Peresmian Skekretariat Timpora Udara Kantor Imigrasi Kelas I Khusus Soekarno-Hatta

Berita Kantor Imigrasi Soekarno - Hatta

Peresmian Skekretariat Timpora Udara Kantor Imigrasi Kelas I Khusus Soekarno-Hatta

Peresmian Skekretariat Timpora Udara Kantor Imigrasi Kelas I Khusus Soekarno-Hatta

Peningkatan arus lalu lintas orang dari dan ke wilayah Indonesia tentu dapat mendorong dan memacu pertumbuhan ekonomi serta modernisasi masyarakat. Disamping itu, kita tidak dapat menafikan dampak negatifnya, sebagai pilar ketahanan nasional. Untuk mengeliminir dampak negatif tersebut dan sebagai tindaklanjut dari amanat undang-undang guna menjamin keberadaan atau kegiatan orang asing tidak disalahgunakan serta tidak membahayakan keamanan nasional maka Tim Pengawasan Orang Asing (TIMPORA) Udara Kantor Imigrasi Kelas I Khusus Soekarno-Hatta perlu dioptimalkan dengan membentuk Sekretariat TIMPORA UDARA pada Kantor Imigrasi Soekarno Hatta.

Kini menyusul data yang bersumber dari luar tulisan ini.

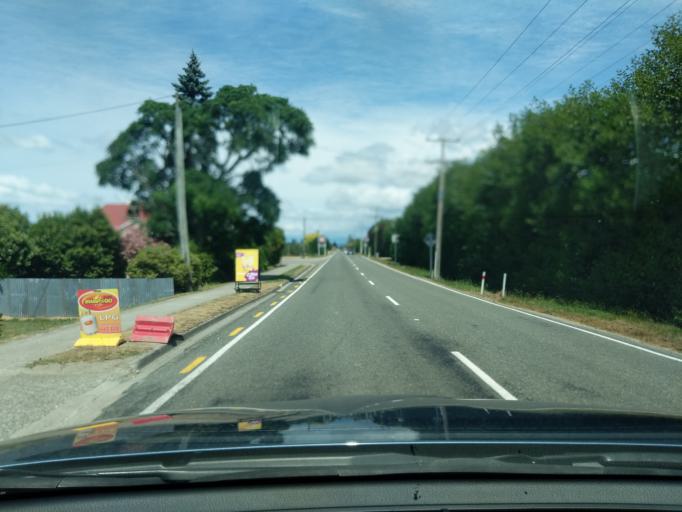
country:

Seperti yang telah diketahui bersama, pada akhir tahun 2015 telah diberlakukan ASEAN Economic Community (Masyarakat Ekonomi ASEAN), sebagai upaya untuk memacu pertumbuhan ekonomi, pemerintah melalui Peraturan Presiden Nomor 21 Tahun 2016 telah memberikan fasilitas berupa pembebasan dari kewajiban memiliki visa terhadap warga Negara dari 169 (seratus enam puluh sembilan) negara. Kebijakan ini dilakukan sebagai upaya untuk meningkatkan daya tarik wisatawan mancanegara untuk datang mengunjungi berbagai objek wisata di wilayah Indonesia.

Namun juga harus diwaspadai terhadap ekses negatif yang mungkin muncul sebagai imbas diberlakukannya ASEAN Economic Community (Masyarakat Ekonomi ASEAN) dan fasilitas bebas visa kunjungan ini. Internasional crime yang terorganisir (transnational organized crime) seperti people smuggling, trafficiking, terrorism, money laundering dan lainnya, terus menjadi perhatian dan isu penting bagi negara-negara di dunia dalam mengelola lalulintas keluar masuk wilayah negaranya.

Imigrasi sebagai leading sector dalam pengawasan lalu lintas orang keluar masuk wilayah Indonesia dan pengawasan keberadaan dan kegiatan orang asing di wilayah Indonesia dituntut untuk lebih profesional dan mampu bersinergi dengan aparat penegak hukum lainnya. Untuk itu dalam melaksanakan tugas pengawasan perlu adanya dukungan dari berbagai institusi untuk bekerja bersama-sama dalam hal penegakan hukum, sebagaimana diamanatkan dalam Pasal 69 Undang-Undang Nomor 6 Tahun 2011 tentang Keimigrasian.

Foto Bersama Anggota Sekretariat Timpora Udara Bersama Unsur Penegak Hukum dan Muspida

Bahwa untuk melaksanakan pengawasan keimigrasian terhadap kegiatan Orang Asing di wilayah Indonesia, Kantor Imigrasi Klas I Khusus Soekarno Hatta membentuk tim pengawasan orang asing Udara yang anggotanya terdiri dari badan atau instansi pemerintah lainnya dengan maksud dan tujuan pembentukan Sekretariat Tim Pengawasaan Orang Asing (TIMPORA) Udara yaitu membentuk suatu wadah komunikasi, koordinasi dan tukar menukarinformasi guna pengawasan keberadaan dan kegiatan orang asing, sehingga pengawasan dan intelijen Keimigrasian dapat berjalan optimal demi menjaga keamanan (security) dan kedaulatan.

Usai Peresmian Sekretariat TIMPORA UDARA dalam upaya Pengawasan orang asing di Bandara Internasional Soekarno Hatta dan wilayah kerja Kantor Imigrasi Kelas I Khusus Soekarno-Hatta. Sekretariat TIMPORA langsung melaksanakan Rapat Koordinasi dengan tujuan agar masing-masing instansi mengerti betul tugas dan fungsinya sebagaimana yang diatur oleh undang-undang dan peraturan yang berlaku.

Kepala Kantor Wilayah Kementerian Hukum dan HAM DKI Jakarta beserta Walikota Jakarta Barat langsung mengadakan press conference dengan media masa sebagai upaya bentuk publikasi pembentukan Sekretariat TIMPORA UDARA yang akan mengawasi keberadaan orang asing.